Questo lavoro puo' essere letto da tutti

Faith McKnight - Oltre il velo - Part VIII

di SarahJenniferRobin. Letto 458 volte. Dallo scaffale Fantasia

Quandò Faith riaprì gli occhi, si rese conto di aver un gran mal di testa e le gambe indolenzite. Aveva piovuto parecchio, a St Broderick: alla flebile luce del pomeriggio, una tenue nebbiolina si stava alzando dalle colline;..

dalle piante cadevano tante piccole goccie e le foglie si erano appiccicate ovunque durante il loro folle volo nel vento.

Aveva ancora in grembo il libro che stava leggendo prima e anche la sua posizione sul dondolo era la stessa.

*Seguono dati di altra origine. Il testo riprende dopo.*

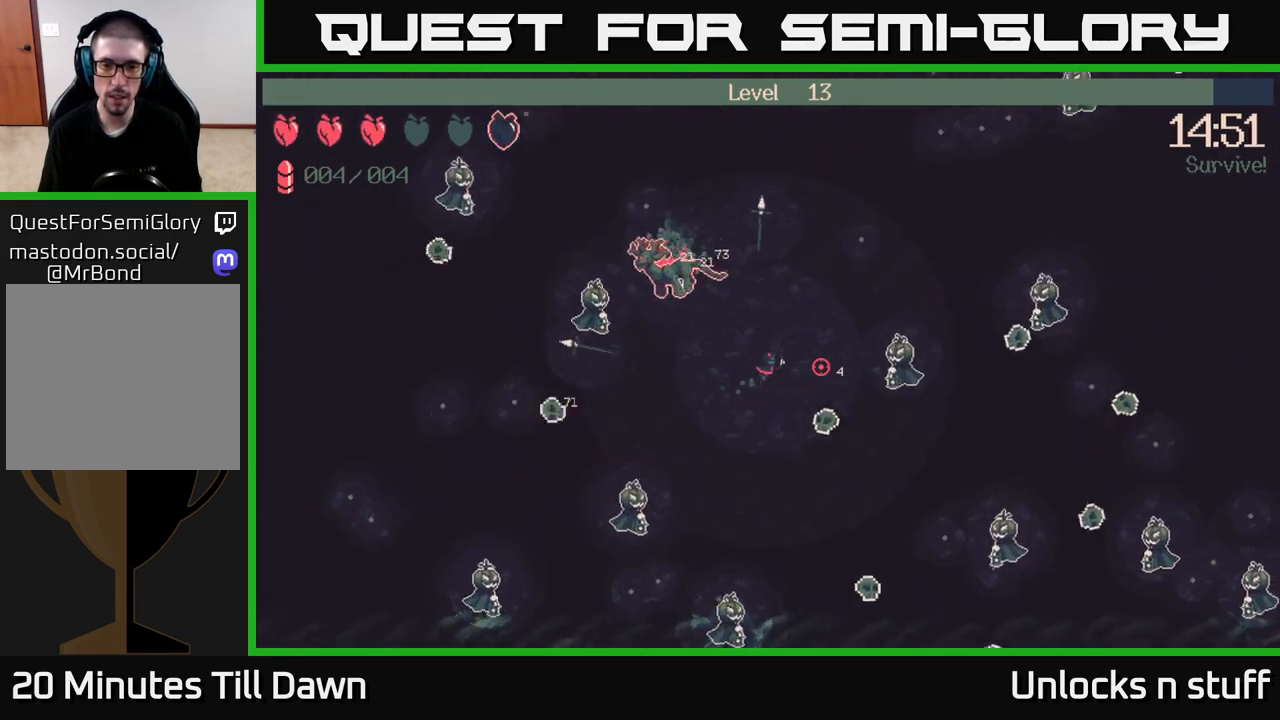
{"buttons": [], "left_stick": "up-right", "right_stick": "left", "events": [[50, "right_stick", "left"], [133, "left_stick", "up"], [150, "R2", "down"], [300, "R2", "up"], [400, "left_stick", "up-right"]]}
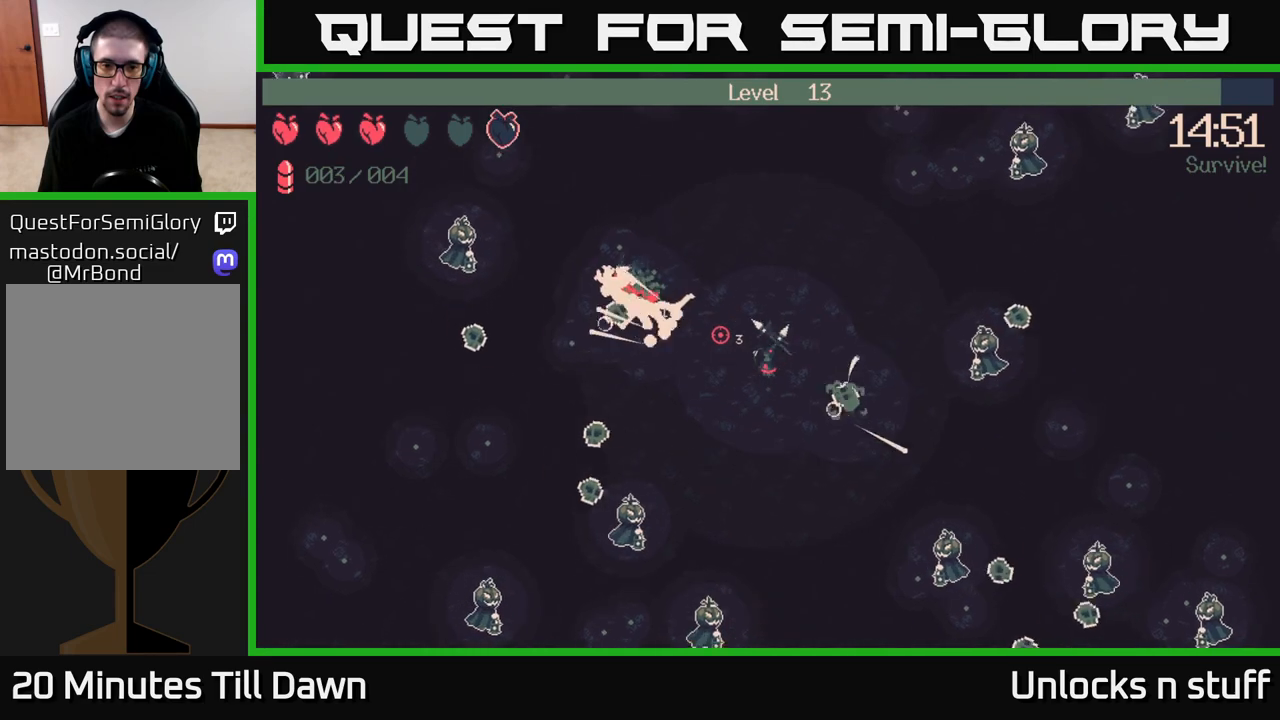
{"buttons": [], "left_stick": "up-right", "right_stick": "left", "events": [[133, "R2", "down"], [283, "R2", "up"]]}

Prima di cominciare a formulare un qualsiasi pensiero, posò in fretta il libro e imprecando sottovoce corse dentro casa. In corridoio c'era un buon profumo di lavanda: sua madre aveva fatto il bucato. Scorse la lunga treccia nera in cucina, tra un fastidioso sbatacchiare di pentole e profumo di pudding.

- Mamma?-

- Cosa vuoi?- chiese col suo tono brusco e altezzoso.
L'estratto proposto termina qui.